Task prompt
Please reproduce the text of every entry below line for line, with no changes to wording, spelling, or punctuation.

Data excerpts

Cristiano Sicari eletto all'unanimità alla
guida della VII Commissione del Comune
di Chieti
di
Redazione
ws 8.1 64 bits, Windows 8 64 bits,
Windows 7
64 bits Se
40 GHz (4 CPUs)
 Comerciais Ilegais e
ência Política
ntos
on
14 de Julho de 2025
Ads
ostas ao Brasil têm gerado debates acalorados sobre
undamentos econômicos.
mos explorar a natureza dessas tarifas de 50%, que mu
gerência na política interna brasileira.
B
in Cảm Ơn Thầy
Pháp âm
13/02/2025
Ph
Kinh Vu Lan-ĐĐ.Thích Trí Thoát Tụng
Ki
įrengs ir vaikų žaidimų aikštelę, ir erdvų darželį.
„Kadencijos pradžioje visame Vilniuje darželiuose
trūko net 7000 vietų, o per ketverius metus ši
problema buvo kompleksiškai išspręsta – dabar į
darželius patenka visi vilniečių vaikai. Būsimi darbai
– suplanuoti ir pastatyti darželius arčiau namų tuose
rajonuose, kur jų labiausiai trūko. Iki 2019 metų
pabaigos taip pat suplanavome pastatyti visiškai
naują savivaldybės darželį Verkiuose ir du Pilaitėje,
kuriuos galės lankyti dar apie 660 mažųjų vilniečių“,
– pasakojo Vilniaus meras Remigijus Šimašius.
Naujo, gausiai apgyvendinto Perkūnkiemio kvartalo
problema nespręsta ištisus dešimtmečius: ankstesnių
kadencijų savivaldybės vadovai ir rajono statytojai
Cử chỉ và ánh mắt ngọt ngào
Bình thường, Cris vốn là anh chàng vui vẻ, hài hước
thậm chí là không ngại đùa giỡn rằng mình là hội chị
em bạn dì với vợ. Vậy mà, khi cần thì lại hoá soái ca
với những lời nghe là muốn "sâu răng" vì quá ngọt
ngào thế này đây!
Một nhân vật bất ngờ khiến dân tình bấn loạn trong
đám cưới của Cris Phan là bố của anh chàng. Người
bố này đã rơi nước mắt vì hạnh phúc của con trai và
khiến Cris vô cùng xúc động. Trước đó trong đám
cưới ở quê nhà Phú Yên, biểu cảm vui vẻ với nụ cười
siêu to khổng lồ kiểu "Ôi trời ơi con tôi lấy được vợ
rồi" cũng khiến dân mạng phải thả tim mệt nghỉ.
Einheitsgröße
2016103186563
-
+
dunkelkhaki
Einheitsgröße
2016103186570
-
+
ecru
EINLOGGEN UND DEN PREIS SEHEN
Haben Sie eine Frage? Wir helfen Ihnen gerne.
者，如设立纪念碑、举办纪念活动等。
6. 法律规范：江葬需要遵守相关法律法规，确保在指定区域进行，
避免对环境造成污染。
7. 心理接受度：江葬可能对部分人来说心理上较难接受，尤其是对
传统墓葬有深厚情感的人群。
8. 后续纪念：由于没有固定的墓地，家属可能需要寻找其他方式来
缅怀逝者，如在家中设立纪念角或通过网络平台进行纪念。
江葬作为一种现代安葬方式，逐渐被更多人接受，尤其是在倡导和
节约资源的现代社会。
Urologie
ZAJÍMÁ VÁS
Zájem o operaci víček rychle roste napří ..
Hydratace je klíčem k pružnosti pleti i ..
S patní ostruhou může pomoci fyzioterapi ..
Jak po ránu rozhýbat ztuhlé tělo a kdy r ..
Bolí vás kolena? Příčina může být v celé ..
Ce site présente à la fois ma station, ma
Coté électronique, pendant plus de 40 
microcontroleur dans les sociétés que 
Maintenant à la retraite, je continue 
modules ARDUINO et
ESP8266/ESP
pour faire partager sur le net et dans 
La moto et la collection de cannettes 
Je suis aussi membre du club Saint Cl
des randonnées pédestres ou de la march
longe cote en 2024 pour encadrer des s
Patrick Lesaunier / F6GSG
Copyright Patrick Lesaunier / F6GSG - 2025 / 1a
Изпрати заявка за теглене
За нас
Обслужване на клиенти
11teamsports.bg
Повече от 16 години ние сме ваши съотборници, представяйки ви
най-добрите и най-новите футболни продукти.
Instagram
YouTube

Answer space
Cristiano Sicari eletto all'unanimità alla
guida della VII Commissione del Comune
di Chieti
di
Redazione
ws 8.1 64 bits, Windows 8 64 bits,
Windows 7
64 bits Se
40 GHz (4 CPUs)
 Comerciais Ilegais e
ência Política
ntos
on
14 de Julho de 2025
Ads
ostas ao Brasil têm gerado debates acalorados sobre
undamentos econômicos.
mos explorar a natureza dessas tarifas de 50%, que mu
gerência na política interna brasileira.
B
in Cảm Ơn Thầy
Pháp âm
13/02/2025
Ph
Kinh Vu Lan-ĐĐ.Thích Trí Thoát Tụng
Ki
įrengs ir vaikų žaidimų aikštelę, ir erdvų darželį.
„Kadencijos pradžioje visame Vilniuje darželiuose
trūko net 7000 vietų, o per ketverius metus ši
problema buvo kompleksiškai išspręsta – dabar į
darželius patenka visi vilniečių vaikai. Būsimi darbai
– suplanuoti ir pastatyti darželius arčiau namų tuose
rajonuose, kur jų labiausiai trūko. Iki 2019 metų
pabaigos taip pat suplanavome pastatyti visiškai
naują savivaldybės darželį Verkiuose ir du Pilaitėje,
kuriuos galės lankyti dar apie 660 mažųjų vilniečių“,
– pasakojo Vilniaus meras Remigijus Šimašius.
Naujo, gausiai apgyvendinto Perkūnkiemio kvartalo
problema nespręsta ištisus dešimtmečius: ankstesnių
kadencijų savivaldybės vadovai ir rajono statytojai
Cử chỉ và ánh mắt ngọt ngào
Bình thường, Cris vốn là anh chàng vui vẻ, hài hước
thậm chí là không ngại đùa giỡn rằng mình là hội chị
em bạn dì với vợ. Vậy mà, khi cần thì lại hoá soái ca
với những lời nghe là muốn "sâu răng" vì quá ngọt
ngào thế này đây!
Một nhân vật bất ngờ khiến dân tình bấn loạn trong
đám cưới của Cris Phan là bố của anh chàng. Người
bố này đã rơi nước mắt vì hạnh phúc của con trai và
khiến Cris vô cùng xúc động. Trước đó trong đám
cưới ở quê nhà Phú Yên, biểu cảm vui vẻ với nụ cười
siêu to khổng lồ kiểu "Ôi trời ơi con tôi lấy được vợ
rồi" cũng khiến dân mạng phải thả tim mệt nghỉ.
Einheitsgröße
2016103186563
-
+
dunkelkhaki
Einheitsgröße
2016103186570
-
+
ecru
EINLOGGEN UND DEN PREIS SEHEN
Haben Sie eine Frage? Wir helfen Ihnen gerne.
者，如设立纪念碑、举办纪念活动等。
6. 法律规范：江葬需要遵守相关法律法规，确保在指定区域进行，
避免对环境造成污染。
7. 心理接受度：江葬可能对部分人来说心理上较难接受，尤其是对
传统墓葬有深厚情感的人群。
8. 后续纪念：由于没有固定的墓地，家属可能需要寻找其他方式来
缅怀逝者，如在家中设立纪念角或通过网络平台进行纪念。
江葬作为一种现代安葬方式，逐渐被更多人接受，尤其是在倡导和
节约资源的现代社会。
Urologie
ZAJÍMÁ VÁS
Zájem o operaci víček rychle roste napří ..
Hydratace je klíčem k pružnosti pleti i ..
S patní ostruhou může pomoci fyzioterapi ..
Jak po ránu rozhýbat ztuhlé tělo a kdy r ..
Bolí vás kolena? Příčina může být v celé ..
Ce site présente à la fois ma station, ma
Coté électronique, pendant plus de 40 
microcontroleur dans les sociétés que 
Maintenant à la retraite, je continue 
modules ARDUINO et
ESP8266/ESP
pour faire partager sur le net et dans 
La moto et la collection de cannettes 
Je suis aussi membre du club Saint Cl
des randonnées pédestres ou de la march
longe cote en 2024 pour encadrer des s
Patrick Lesaunier / F6GSG
Copyright Patrick Lesaunier / F6GSG - 2025 / 1a
Изпрати заявка за теглене
За нас
Обслужване на клиенти
11teamsports.bg
Повече от 16 години ние сме ваши съотборници, представяйки ви
най-добрите и най-новите футболни продукти.
Instagram
YouTube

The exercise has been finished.